QUOTED PASSAGE:
────
A Feis (Irish Gaelic: fɛʃ, roughly fesh) or Fèis (Scots Gaelic: [faɪʃ], roughly fyesh) is a traditional Gaelic arts and culture festival. The plural forms are feiseanna (Irish Gaelic: [fɛʃənæ] fesh-a-nae) and fèisean (Scots Gaelic: [faɪʃən] fyesh'n).


In Ancient Ireland communities placed great importance on local festivals, where Gaels could come together in song, dance, music, theatre and sport. The largest of these was the Aonach, the great festival at Tara, which was then the city of Ireland's Ardrí, or "High King".

These feiseanna were a rich opportunity for storytellers to reach a large audience, and often warriors would recount their exploits in combat, clansmen would trace family genealogies, and bards and balladeers would lead the groups in legends, stories, and song.

These gatherings eventually gave rise to athletic and sporting competitions, including horse- and chariot-racing, as well as feats of strength and endurance.

Modern Feiseanna

Today the Feis has experienced something of a rebirth, both for ethnic Gaels and for enthusiasts of the Gaelic culture in Ireland and Scotland, as well as throughout the world. Typically they are community-based festivals seeking to promote and maintain Gaelic languages, traditions, and pride.

The most important Feiseanna in Irish Dance are the "Oireachtas"(pronounced oh-rok-tis) competitions. There are regional Oireachtas competitions in Eastern and Western Canada, Northeast, Midwest, Southern and Western US, plus locations in Europe (Especially GB and Ireland) and Australia. Regional Oireachtas are open only to dancers from their defined region, and serve as qualifying competitions for National and World Oireachtas. Important National Oireachtas include North American Nationals (NANs), All Irelands, and All Great Britons.

The most prestigious competition for top dancers is the World Oireachtas. Worlds were held in 2007 in Glasgow, and will be held 2008 in Belfast, and 2009 in Philadelphia. The World Oireachtas (Oireachtas Rince Na Cruinne) is typically held Easter Week.
────
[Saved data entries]
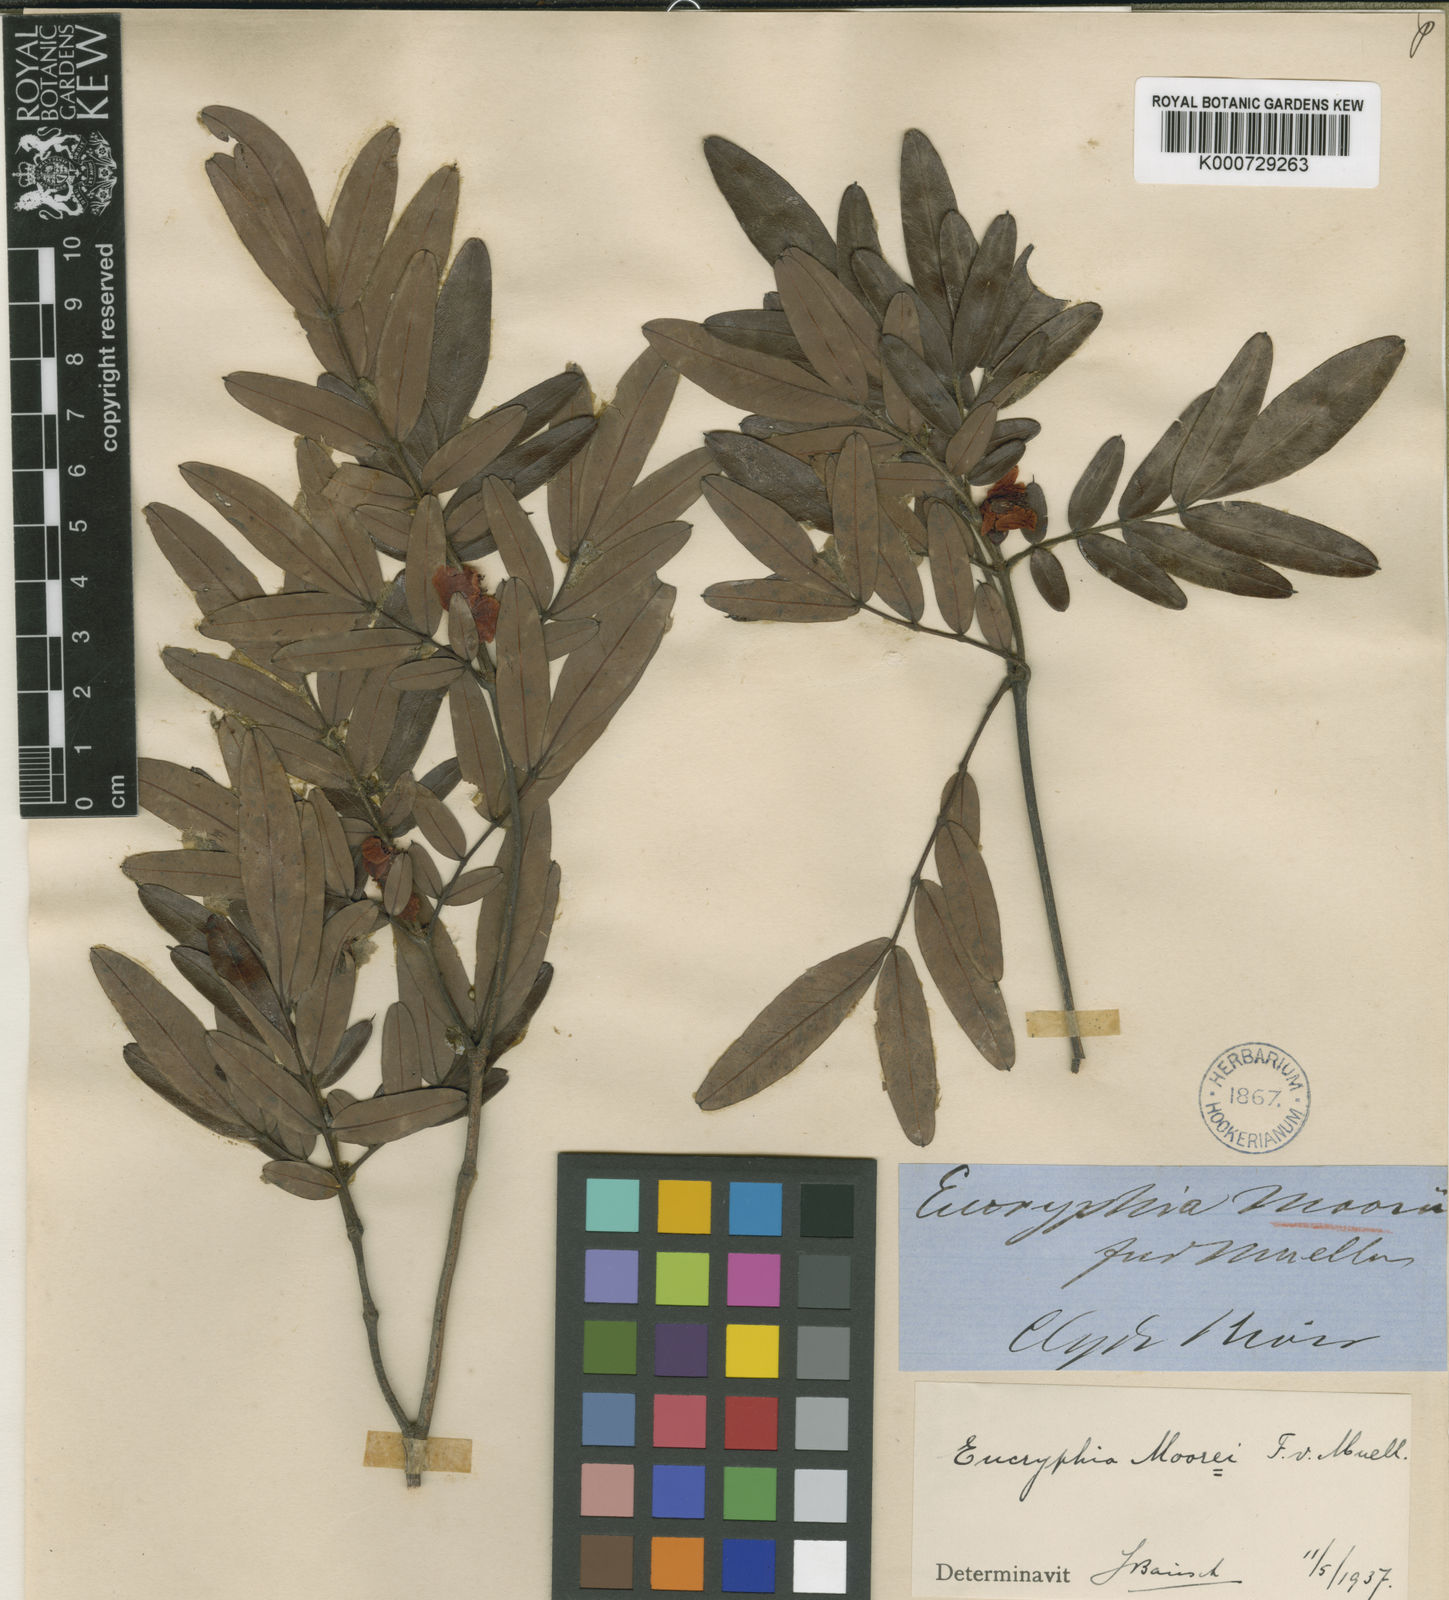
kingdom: Plantae
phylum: Tracheophyta
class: Magnoliopsida
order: Oxalidales
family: Cunoniaceae
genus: Eucryphia
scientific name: Eucryphia moorei
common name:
────
PROBLEM SET:
1: Answer these questions using the text on the Feis:
(a) What was the largest local festival in Ancient Ireland?
(b) In which city were the World Oireachtas held in 2007?
(c) During what time of year is the World Oireachtas typically held?
2: Print, without any alteration, the part of the text on the Feis that begins at the words "Modern Feiseanna" and stops after "All Great Britons.".
3: Proceed with the text on the Feis, continuing it from the point at which it stops.
The items play no part in this work.

PER-TASK OUTPUTS:
1:
(a) The Aonach, the great festival at Tara.
(b) Glasgow.
(c) Easter Week.

2:
Modern Feiseanna

Today the Feis has experienced something of a rebirth, both for ethnic Gaels and for enthusiasts of the Gaelic culture in Ireland and Scotland, as well as throughout the world. Typically they are community-based festivals seeking to promote and maintain Gaelic languages, traditions, and pride.

The most important Feiseanna in Irish Dance are the "Oireachtas"(pronounced oh-rok-tis) competitions. There are regional Oireachtas competitions in Eastern and Western Canada, Northeast, Midwest, Southern and Western US, plus locations in Europe (Especially GB and Ireland) and Australia. Regional Oireachtas are open only to dancers from their defined region, and serve as qualifying competitions for National and World Oireachtas. Important National Oireachtas include North American Nationals (NANs), All Irelands, and All Great Britons.

3:
Dance Competition

In Irish dance there are different levels of competition: beginner, advanced beginner, novice, open/prizewinner, preliminary championship, and championship. There are also special categories for adult.

Dancers advance levels by gaining medals in different dances. The dances include jig, Hop jig (single jig), treble jig (hard jig), slip jig, hornpipe, traditional set, reel, nontraditional set and treble reel (tipping reel).

In a feis a variety of soft and hard shoe dances are performed and individually judged.

1) Beginner to Prizewinner dances include:

Soft shoe Dances: Reel, Light Jig, Single Jig, and Slip Jig (Slip jig is very rarely danced by males and is normally classified as an all female category)

Hard shoe Dances: Treble Jig, Hornpipe, Traditional Set (Traditional Sets are St. Patrick's Day, Blackbird, Job of Journeywork, and Garden of Daisies)

Trophy Dances: Beginner and Advanced Beginner perform a soft shoe reel Novice and Prizewinner perform a hard shoe Treble Jig

2) Prelim and Open Champions compete in 3 individual dance competitions, which are then combined for an overall placing:

Soft shoe Dances (For overall placing): Reel or Slip Jig

Hard shoe (For overall placing): Treble Jig or Hornpipe

Hard shoe Set (Solo) Dances (For overall placing): There are a variety of set dances, that are performed as solo's by the dancer. These dances are too numerous to name, and may performed at a variety of speeds.

Trophy Dances (Not included in overall placing): Preliminary and Open Champions also compete in Trophy dances, usually limited to champion level dancers. These Trophy dances will usually be Hardshoe, and a Treble Jig or Hornpipe.

  • Beginners to Open Dancers may compete in a Special Trophy Dance which is either a Treble Reel (hard shoe) or Slip Jig(soft shoe, females only)**

Different Rules and Dances are used during an Oireachtas or for a Beginner's First Feis

Competition Scoring

Competitions for each individual dance are scored on a 100 point system, which indicate the subjective opinion of each different judge. Most scores seem to be in the 60-95 point range, and can vary wildly depending upon the judge. However, each competition is judged in its entirety by the same judge(s), so what really matters is the relative placing of each dancer.

Placing of dancers For Individual dance competitions, placing is based entirely on a single judges subjective opinion. Ties are common, and can result in slightly skewed final results. For instance, a tie at 2nd place would result in the 4th best dancer receiving 3rd place (1st, 2nd, 2nd, 3rd, instead of 1st, 2nd, 2nd, 4th).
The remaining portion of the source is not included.